Danse
MANTA

Héla Fattoumi et Eric Lamoureux

18 Jan. ► 19 Jan. 2011

Héla Fattoumi, en se voilant, montre beaucoup plus qu'elle ne cache. La danseuse et chorégraphe française d'origine tunisienne éprouve, avec ce solo, fabuleux geste chorégraphique, l'expérience physique et symbolique du hijab. Et la partage, saisissante.

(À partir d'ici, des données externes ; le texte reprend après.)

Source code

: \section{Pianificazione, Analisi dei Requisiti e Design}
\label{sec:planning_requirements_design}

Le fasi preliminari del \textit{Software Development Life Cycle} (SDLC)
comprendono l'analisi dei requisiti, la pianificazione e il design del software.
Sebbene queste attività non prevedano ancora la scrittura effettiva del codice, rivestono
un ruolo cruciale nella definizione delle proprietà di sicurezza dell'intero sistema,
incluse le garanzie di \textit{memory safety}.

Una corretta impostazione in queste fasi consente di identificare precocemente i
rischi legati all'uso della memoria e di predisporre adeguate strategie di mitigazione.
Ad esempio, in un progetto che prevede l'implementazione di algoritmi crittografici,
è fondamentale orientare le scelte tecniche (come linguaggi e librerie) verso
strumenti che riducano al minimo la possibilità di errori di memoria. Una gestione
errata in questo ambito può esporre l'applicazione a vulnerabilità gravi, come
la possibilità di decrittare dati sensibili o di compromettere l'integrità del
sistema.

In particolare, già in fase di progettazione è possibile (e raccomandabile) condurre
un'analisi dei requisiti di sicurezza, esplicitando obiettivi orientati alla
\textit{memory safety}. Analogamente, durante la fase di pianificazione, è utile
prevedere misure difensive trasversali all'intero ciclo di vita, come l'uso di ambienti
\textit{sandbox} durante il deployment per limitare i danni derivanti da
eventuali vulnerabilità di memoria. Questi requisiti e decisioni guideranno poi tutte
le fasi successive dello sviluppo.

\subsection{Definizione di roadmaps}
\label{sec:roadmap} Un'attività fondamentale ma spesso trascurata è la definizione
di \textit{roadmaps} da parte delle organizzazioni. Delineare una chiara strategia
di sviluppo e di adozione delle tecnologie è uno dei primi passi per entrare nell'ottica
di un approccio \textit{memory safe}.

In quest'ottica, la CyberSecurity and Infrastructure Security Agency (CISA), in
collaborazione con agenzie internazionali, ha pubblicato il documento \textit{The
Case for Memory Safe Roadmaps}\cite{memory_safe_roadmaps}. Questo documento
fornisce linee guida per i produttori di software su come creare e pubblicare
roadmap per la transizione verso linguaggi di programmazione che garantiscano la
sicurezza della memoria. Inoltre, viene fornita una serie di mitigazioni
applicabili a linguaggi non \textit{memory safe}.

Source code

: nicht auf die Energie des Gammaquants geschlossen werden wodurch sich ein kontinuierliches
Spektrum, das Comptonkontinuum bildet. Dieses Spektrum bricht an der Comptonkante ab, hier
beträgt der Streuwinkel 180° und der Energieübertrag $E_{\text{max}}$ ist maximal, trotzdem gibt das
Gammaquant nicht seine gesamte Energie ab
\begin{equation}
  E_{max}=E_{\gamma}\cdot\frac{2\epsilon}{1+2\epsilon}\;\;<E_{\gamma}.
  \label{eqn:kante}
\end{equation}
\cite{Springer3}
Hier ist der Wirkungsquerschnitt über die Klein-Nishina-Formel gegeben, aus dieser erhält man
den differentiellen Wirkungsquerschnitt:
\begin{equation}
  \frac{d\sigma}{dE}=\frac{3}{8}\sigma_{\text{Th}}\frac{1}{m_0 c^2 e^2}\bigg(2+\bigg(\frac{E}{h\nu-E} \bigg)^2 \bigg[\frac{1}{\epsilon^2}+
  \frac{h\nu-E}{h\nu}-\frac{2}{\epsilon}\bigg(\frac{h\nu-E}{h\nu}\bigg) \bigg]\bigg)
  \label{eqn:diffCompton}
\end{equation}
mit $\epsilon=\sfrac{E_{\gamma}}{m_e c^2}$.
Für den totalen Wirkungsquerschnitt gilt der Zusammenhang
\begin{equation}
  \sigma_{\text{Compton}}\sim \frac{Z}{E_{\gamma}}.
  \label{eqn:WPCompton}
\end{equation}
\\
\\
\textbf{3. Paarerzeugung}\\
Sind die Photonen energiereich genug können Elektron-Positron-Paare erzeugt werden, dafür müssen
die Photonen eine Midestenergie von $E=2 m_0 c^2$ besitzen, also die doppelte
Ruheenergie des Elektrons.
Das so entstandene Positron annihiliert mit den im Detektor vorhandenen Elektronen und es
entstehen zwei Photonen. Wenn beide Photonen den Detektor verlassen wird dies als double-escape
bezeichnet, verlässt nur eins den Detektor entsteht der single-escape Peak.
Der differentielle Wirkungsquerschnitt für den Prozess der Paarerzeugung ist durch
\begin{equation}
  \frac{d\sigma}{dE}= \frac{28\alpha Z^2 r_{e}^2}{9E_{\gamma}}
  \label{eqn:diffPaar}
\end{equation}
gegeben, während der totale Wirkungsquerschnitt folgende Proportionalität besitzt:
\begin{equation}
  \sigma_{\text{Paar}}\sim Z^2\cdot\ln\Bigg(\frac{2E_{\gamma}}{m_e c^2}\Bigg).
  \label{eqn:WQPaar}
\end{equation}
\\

Il vaut mieux le préciser : la création de la pièce Manta, par la paire de chorégraphes Héla Fattoumi et éric Lamoureux, a largement précédé le déclanchement du débat sur le port de la burqa. Cette pièce pose un acte intégralement artistique, si prégnantes en soient les résonances politiques et sociales. Héla Fattoumi fait partie de ces femmes arabes fières de s'être émancipées des pesanteurs de la tradition. Mais comme artiste, physiquement troublée au seul fait de croiser une femme intégralement voilée, il lui fallait effectuer l'expérience sensible du port du hijab. Sur elle-même. Le paradoxe de Manta est donc vertigineux. Il s'agit de faire spectacle, d'offrir au regard le port d'un costume dont l'objet est justement de dérober l'être au regard. L'animant de pareille intention, la danseuse en décline une gamme fascinante, troublante, inquiétante, de contraintes physiques, constructions symboliques et détournements imaginaires. Ainsi Manta nous fait passer sous le voile. Et dépasser un jeu trop simple d'apparences tissées d'ignorance. Du hijab pratiqué et retourné en arme contre lui-même.